Seeing blindness in a different light

The students sat attentively, mesmerized by what they were seeing in front of them. One by one, Cody Breen precisely selected and named each video game character he was going to use out of about 100 choices. He then sat and accurately scored points as his character battled and defeated a computerized nemesis: dodging jabs, making pinpoint shots from his laser weapon and outmaneuvering an all-out attack from a squad of robots.

The feat had probably been achieved thousands of times before but not the way Breen did it: without sight.

The demonstration of his prowess behind a video game remote control set was one of the more lighthearted aspects of Breen’s mission of equality and acceptance.

Since 2008, Breen, a student at South Florida State College, has volunteered his time to visit with students to speak about not only his condition but also the importance of viewing everyone equally, despite their outward appearances or differences.

On Friday, Breen spent time in the classroom of Sebring Middle School eighth-grade science teacher Donna Tomlinson during each period, not only chatting with students and showing off his skills and talents such as playing guitar and video games, but also speaking about acceptance and achievement.

Born in Vero Beach, Breen was diagnosed with the condition at 3 months old, and his mother, Michelle De La Paz, said doctors told her with Type 2 Plus, he was expected to also lose hearing, be mentally disabled and not live past 10 years old. However, he has since doubled that dire longevity forecast and volunteered his time to spread his message of a world without limits to between 2,000 and 3,000 students.

“I just want them to realize ... if you try hard enough, you can do anything,” he said, following a 9:45 a.m. science class period.

“I want people to know just because someone has this or that wrong with them, they don’t have to fit a stereotype that’s been given to them,” he said.

“By doing this, we hope the regular education students will learn to embrace and accept those with different disabilities and to treat disabled people like they would anyone else,” she said.
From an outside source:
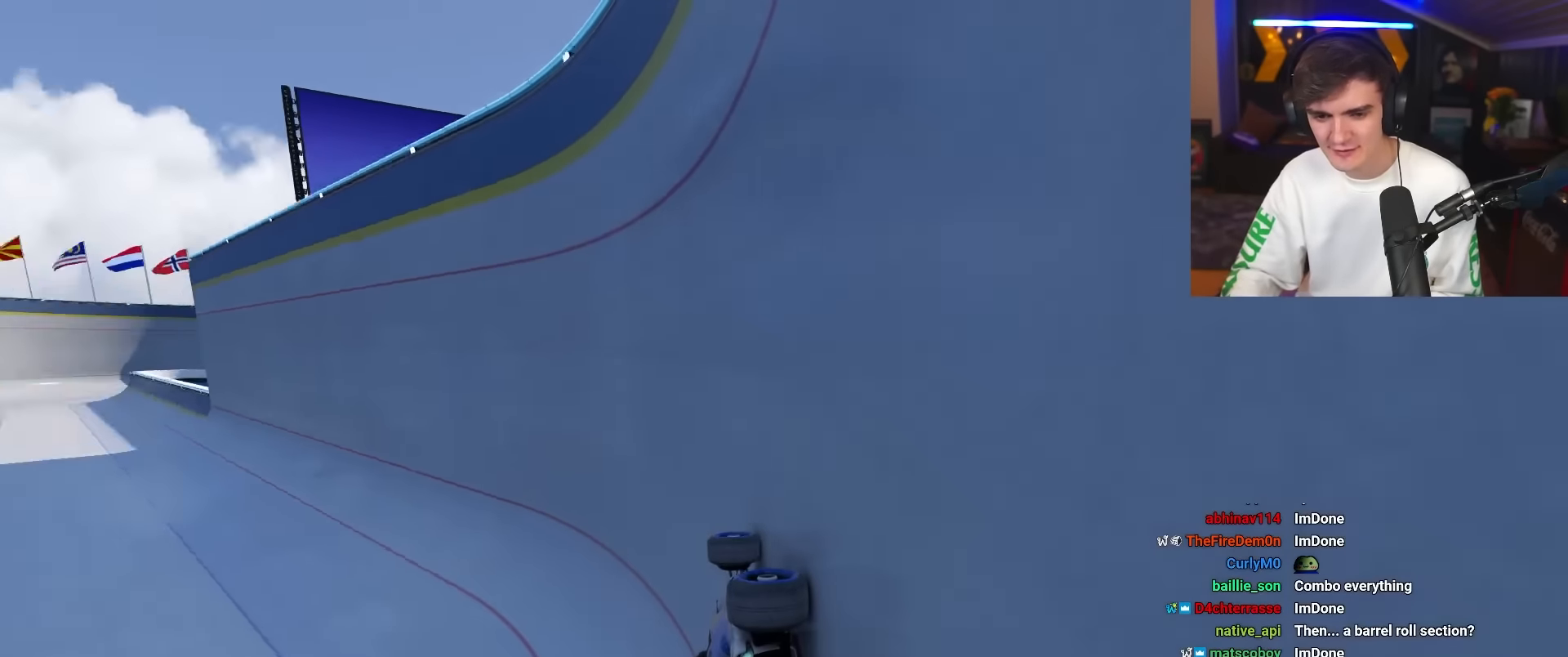
{"dt_ms": 500, "keys": ["left", "up"], "events": [[17, "left", "down"], [67, "left", "up"], [333, "left", "down"]]}
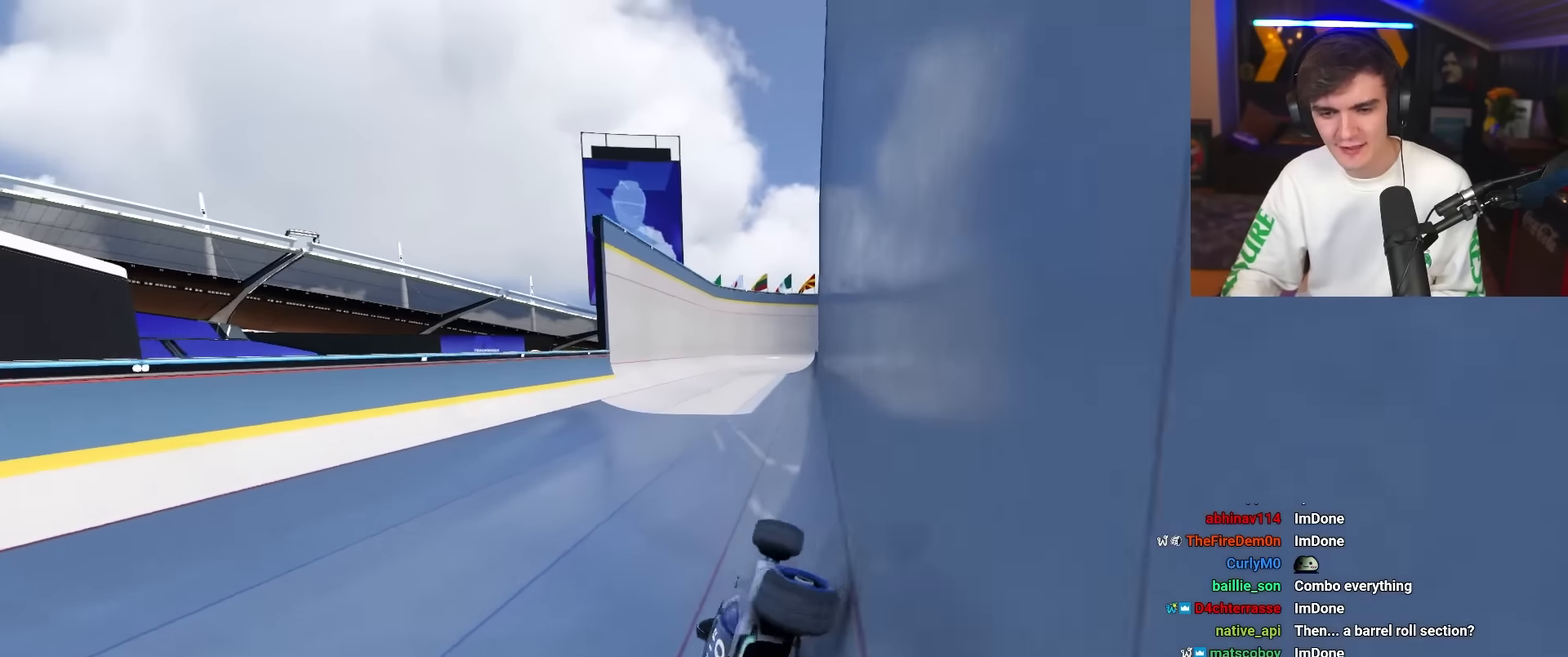
{"dt_ms": 500, "keys": ["up"], "events": [[217, "left", "up"]]}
Wearing mirrored sunglasses, a T-shirt, jeans and sneakers, Breen — who hopes to work in government intelligence gathering someday — finished each class with some songs and messages of motivation. He answered questions and explained he’s never had surgery to possibly partially restore some of his sight because being blind is “just the way I am.”

“If it’s not broken, don’t fix it; I’ve grown up like this, so there’s no need to change,” he said.” It would be like if someone told you that you wouldn’t be able to see tomorrow, you’d think ‘I’d have to relearn everything.’ I don’t want to have to do that.”

Just following the period bell, student Kaycie Thompson stopped to thank Breen for his visit. She said it was a motivational and moving experience to see him so active and involved, despite his visual condition.

“He can do everything we do; there’s really no difference,” she said.

In addition to annual visits to Sebring Middle School, Breen also made a presentation at Cracker Trail Elementary School in 2012.